The wealth of the Leslies had waned by the 1930s following the Wall Street crash of 1929 and because the farm was by then loss-making. Finding the business of running his estate at Castle Leslie uncreative and boring, he transferred the estate to his eldest son, John Norman Leslie, who later became the 4th baronet, and he transferred Saint Patrick’s Purgatory on Lough Derg to the Roman Catholic Bishop of Clogher, Eugene O’Callaghan. But the Leslies continued to maintain their lifestyle, attendance at the London season and entertaining distinguished visitors at Glaslough, including Anthony Eden.

At the outbreak of World II in 1939, he joined the Home Guard. He spent the remainder of his life between Glaslough and London. With the death of his father in 1944, he succeeded to the family title as the third baronet.

His first wife Marjorie died in 1951. They had three children: Anita King (1914-1985), the novelist and biographer; Sir John Norman Ide Leslie, 4th Baronet (born 1916), popularly known as “Sir Jack,” who continues to entertain guests at Castle Leslie; and Desmond Arthur Peter Leslie (1921-2001), whose children live at Castle Leslie. In 1958, he married his second wife, Iris Carola Laing.

His spent his old age at Hove, and the last book on which he was working was a biography of the hero of his undergraduate youth, MR James. He died on 14 August 1971 in Hove, Sussex, at the age of 85, and was buried at Castle Leslie in Glaslough. His widow died in 1995.

Shane Leslie’s numerous papers are scattered through many collections held by Eton College, the University of Cambridge, Boston College, the University of Notre Dame, the National Library of Ireland and the Public Record Office of Northern Ireland.

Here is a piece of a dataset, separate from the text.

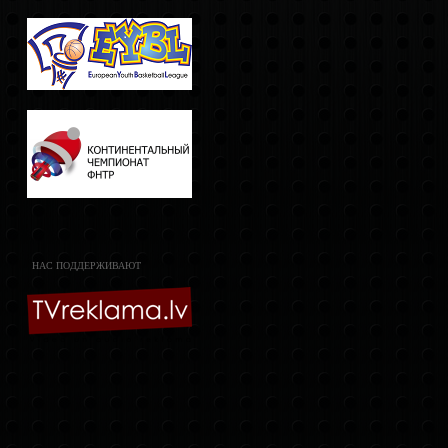
НАС ПОДДЕРЖИВАЮТ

Throughout his, life, Shane Leslie was a passionate advocate of reforestation. The woods and trees around the Castle Leslie estate owe much to this concern, which makes ‘Forest Song’ an appropriate poem to select this morning.

A still moment of reflections by the forests and lakes on the Castle Leslie estate (Photograph: Patrick Comerford)

Forest Song, by Sir Shane Leslie

All around I heard the whispering larches
Swinging to the low-lipped wind;
God, they piped, is lilting in our arches,
For He loveth leafen kind.

Ferns I heard, unfolding from their slumber.
Say confiding to the reed:
God well knoweth us, Who loves to number
Us and all our fairy seed.

Voices hummed as of a multitude
Crowding from their lowly sod;
’Twas the stricken daisies where I stood.
Crying to the daisies’ God.

Canon Patrick Comerford is Lecturer in Anglicanism and Liturgy, the Church of Ireland Theological Institute, and a canon of Christ Church Cathedral, Dublin.